-- To-do item --
Quote the whole listing exactly. Leave the pictures out of your copy.

-- Data --
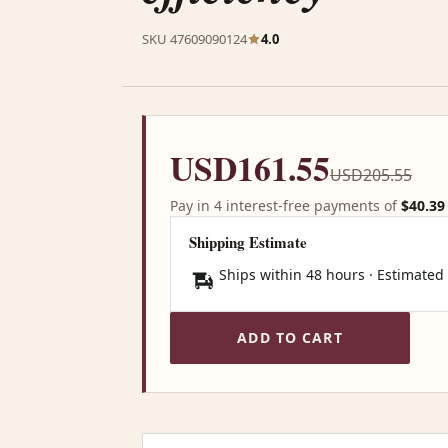
SKU 47609090124
4.0
USD161.55
USD205.55
Pay in 4 interest-free payments of
$40.39
Shipping Estimate
Ships within 48 hours · Estimated
ADD TO CART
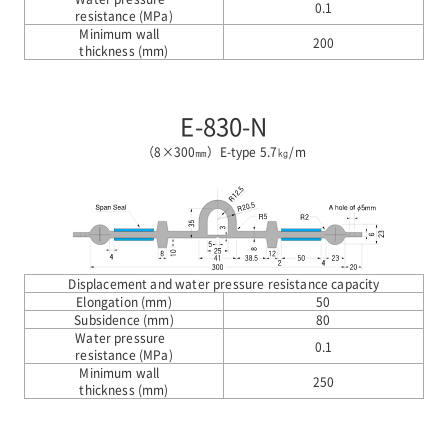
0.1
resistance (MPa)
Minimum wall
200
thickness (mm)
E-830-N
（8×300㎜）E-type 5.7㎏/m
Displacement and water pressure resistance capacity
Elongation (mm)
50
Subsidence (mm)
80
Water pressure
0.1
resistance (MPa)
Minimum wall
250
thickness (mm)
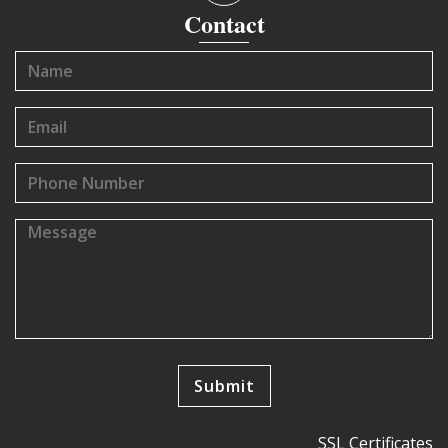
Contact
SSL Certificates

-- Answer area --
SKU 47609090124
4.0
USD161.55
USD205.55
Pay in 4 interest-free payments of
$40.39
Shipping Estimate
Ships within 48 hours · Estimated
ADD TO CART
0.1
resistance (MPa)
Minimum wall
200
thickness (mm)
E-830-N
（8×300㎜）E-type 5.7㎏/m
Displacement and water pressure resistance capacity
Elongation (mm)
50
Subsidence (mm)
80
Water pressure
0.1
resistance (MPa)
Minimum wall
250
thickness (mm)
Contact
SSL Certificates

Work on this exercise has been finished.